> [Your assignment]: When a line in the data below includes "ANTENNAGATEAREA", pick it out and copy it.

> [Given entries]:
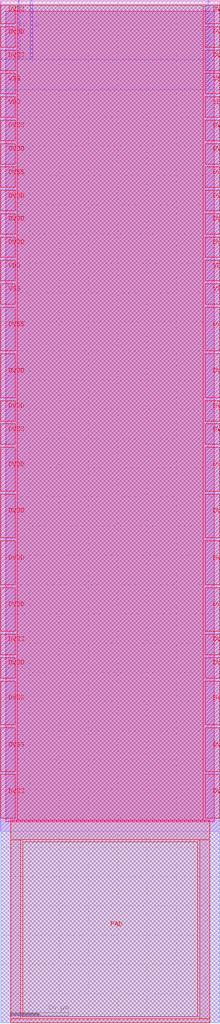
<source format=lef>
VERSION 5.7 ;
  NOWIREEXTENSIONATPIN ON ;
  DIVIDERCHAR "/" ;
  BUSBITCHARS "[]" ;
MACRO gf180mcu_ocd_io__in_s
  CLASS PAD INPUT ;
  FOREIGN gf180mcu_ocd_io__in_s ;
  ORIGIN 0.000 0.000 ;
  SIZE 75.000 BY 350.000 ;
  SYMMETRY X Y R90 ;
  SITE GF_IO_Site ;
  PIN DVDD
    ANTENNAGATEAREA 3.360000 ;
    ANTENNADIFFAREA 3421.083008 ;
    PORT
      LAYER Metal5 ;
        RECT 0.000 182.000 5.000 197.000 ;
    END
    PORT
      LAYER Metal5 ;
        RECT 0.000 214.000 5.000 229.000 ;
    END
    PORT
      LAYER Metal5 ;
        RECT 0.000 334.000 5.000 341.000 ;
    END
    PORT
      LAYER Metal5 ;
        RECT 0.000 294.000 5.000 301.000 ;
    END
    PORT
      LAYER Metal5 ;
        RECT 0.000 278.000 5.000 285.000 ;
    END
    PORT
      LAYER Metal5 ;
        RECT 0.000 270.000 5.000 277.000 ;
    END
    PORT
      LAYER Metal5 ;
        RECT 0.000 262.000 5.000 269.000 ;
    END
    PORT
      LAYER Metal5 ;
        RECT 0.000 206.000 5.000 213.000 ;
    END
    PORT
      LAYER Metal5 ;
        RECT 0.000 118.000 5.000 125.000 ;
    END
    PORT
      LAYER Metal5 ;
        RECT 0.000 134.000 5.000 149.000 ;
    END
    PORT
      LAYER Metal5 ;
        RECT 0.000 150.000 5.000 165.000 ;
    END
    PORT
      LAYER Metal5 ;
        RECT 0.000 166.000 5.000 181.000 ;
    END
    PORT
      LAYER Metal5 ;
        RECT 70.000 182.000 75.000 197.000 ;
    END
    PORT
      LAYER Metal5 ;
        RECT 70.000 214.000 75.000 229.000 ;
    END
    PORT
      LAYER Metal5 ;
        RECT 70.000 334.000 75.000 341.000 ;
    END
    PORT
      LAYER Metal5 ;
        RECT 70.000 294.000 75.000 301.000 ;
    END
    PORT
      LAYER Metal5 ;
        RECT 70.000 278.000 75.000 285.000 ;
    END
    PORT
      LAYER Metal5 ;
        RECT 70.000 270.000 75.000 277.000 ;
    END
    PORT
      LAYER Metal5 ;
        RECT 70.000 262.000 75.000 269.000 ;
    END
    PORT
      LAYER Metal5 ;
        RECT 70.000 206.000 75.000 213.000 ;
    END
    PORT
      LAYER Metal5 ;
        RECT 70.000 118.000 75.000 125.000 ;
    END
    PORT
      LAYER Metal5 ;
        RECT 70.000 134.000 75.000 149.000 ;
    END
    PORT
      LAYER Metal5 ;
        RECT 70.000 150.000 75.000 165.000 ;
    END
    PORT
      LAYER Metal5 ;
        RECT 70.000 166.000 75.000 181.000 ;
    END
  END DVDD
  PIN DVSS
    ANTENNAGATEAREA 3.360000 ;
    ANTENNADIFFAREA 2855.011963 ;
    PORT
      LAYER Metal5 ;
        RECT 0.000 86.000 5.000 101.000 ;
    END
    PORT
      LAYER Metal5 ;
        RECT 0.000 70.000 5.000 85.000 ;
    END
    PORT
      LAYER Metal5 ;
        RECT 0.000 230.000 5.000 245.000 ;
    END
    PORT
      LAYER Metal5 ;
        RECT 0.000 198.000 5.000 205.000 ;
    END
    PORT
      LAYER Metal5 ;
        RECT 0.000 102.000 5.000 117.000 ;
    END
    PORT
      LAYER Metal5 ;
        RECT 0.000 126.000 5.000 133.000 ;
    END
    PORT
      LAYER Metal5 ;
        RECT 0.000 286.000 5.000 293.000 ;
    END
    PORT
      LAYER Metal5 ;
        RECT 0.000 302.000 5.000 309.000 ;
    END
    PORT
      LAYER Metal5 ;
        RECT 0.000 326.000 5.000 333.000 ;
    END
    PORT
      LAYER Metal5 ;
        RECT 0.000 342.000 5.000 348.390 ;
    END
    PORT
      LAYER Metal5 ;
        RECT 70.000 86.000 75.000 101.000 ;
    END
    PORT
      LAYER Metal5 ;
        RECT 70.000 70.000 75.000 85.000 ;
    END
    PORT
      LAYER Metal5 ;
        RECT 70.000 230.000 75.000 245.000 ;
    END
    PORT
      LAYER Metal5 ;
        RECT 70.000 198.000 75.000 205.000 ;
    END
    PORT
      LAYER Metal5 ;
        RECT 70.000 102.000 75.000 117.000 ;
    END
    PORT
      LAYER Metal5 ;
        RECT 70.000 126.000 75.000 133.000 ;
    END
    PORT
      LAYER Metal5 ;
        RECT 70.000 286.000 75.000 293.000 ;
    END
    PORT
      LAYER Metal5 ;
        RECT 70.000 302.000 75.000 309.000 ;
    END
    PORT
      LAYER Metal5 ;
        RECT 70.000 326.000 75.000 333.000 ;
    END
    PORT
      LAYER Metal5 ;
        RECT 70.000 342.000 75.000 348.390 ;
    END
  END DVSS
  PIN PAD
    ANTENNADIFFAREA 258.720001 ;
    PORT
      LAYER Metal5 ;
        RECT 7.500 2.000 67.500 62.000 ;
    END
  END PAD
  PIN PD
    ANTENNAGATEAREA 1.512000 ;
    ANTENNADIFFAREA 1.000000 ;
    PORT
      LAYER Metal2 ;
        RECT 10.330 329.950 10.710 349.850 ;
    END
  END PD
  PIN PU
    ANTENNAGATEAREA 1.008000 ;
    ANTENNADIFFAREA 1.795000 ;
    PORT
      LAYER Metal2 ;
        RECT 5.965 330.270 6.345 349.850 ;
    END
  END PU
  PIN VDD
    USE POWER ;
    PORT
      LAYER Metal5 ;
        RECT 0.000 254.000 5.000 261.000 ;
    END
    PORT
      LAYER Metal5 ;
        RECT 0.000 310.000 5.000 317.000 ;
    END
    PORT
      LAYER Metal5 ;
        RECT 70.000 254.000 75.000 261.000 ;
    END
    PORT
      LAYER Metal5 ;
        RECT 70.000 310.000 75.000 317.000 ;
    END
  END VDD
  PIN VSS
    USE GROUND ;
    PORT
      LAYER Metal5 ;
        RECT 0.000 318.000 5.000 325.000 ;
    END
    PORT
      LAYER Metal5 ;
        RECT 0.000 246.000 5.000 253.000 ;
    END
    PORT
      LAYER Metal5 ;
        RECT 70.000 318.000 75.000 325.000 ;
    END
    PORT
      LAYER Metal5 ;
        RECT 70.000 246.000 75.000 253.000 ;
    END
  END VSS
  PIN Y
    ANTENNADIFFAREA 3.240000 ;
    PORT
      LAYER Metal2 ;
        RECT 70.860 319.750 71.240 349.850 ;
    END
  END Y
  OBS
      LAYER Nwell ;
        RECT 1.630 68.745 73.180 346.385 ;
      LAYER Metal1 ;
        RECT -0.160 65.540 75.160 349.785 ;
      LAYER Metal2 ;
        RECT 0.000 329.970 5.665 348.650 ;
        RECT 6.645 329.970 10.030 348.650 ;
        RECT 0.000 329.650 10.030 329.970 ;
        RECT 11.010 329.650 70.560 348.650 ;
        RECT 0.000 319.450 70.560 329.650 ;
        RECT 71.540 319.450 75.000 348.650 ;
        RECT 0.000 0.000 75.000 319.450 ;
      LAYER Metal3 ;
        RECT 0.000 0.000 75.000 348.390 ;
      LAYER Metal4 ;
        RECT 0.000 0.000 75.000 348.390 ;
      LAYER Metal5 ;
        RECT 5.600 69.400 69.400 348.390 ;
        RECT 3.500 62.600 71.500 69.400 ;
        RECT 3.500 1.400 6.900 62.600 ;
        RECT 68.100 1.400 71.500 62.600 ;
        RECT 3.500 0.000 71.500 1.400 ;
  END
END gf180mcu_ocd_io__in_s
END LIBRARY


</source>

> [Output of the task]:
    ANTENNAGATEAREA 3.360000 ;
    ANTENNAGATEAREA 3.360000 ;
    ANTENNAGATEAREA 1.512000 ;
    ANTENNAGATEAREA 1.008000 ;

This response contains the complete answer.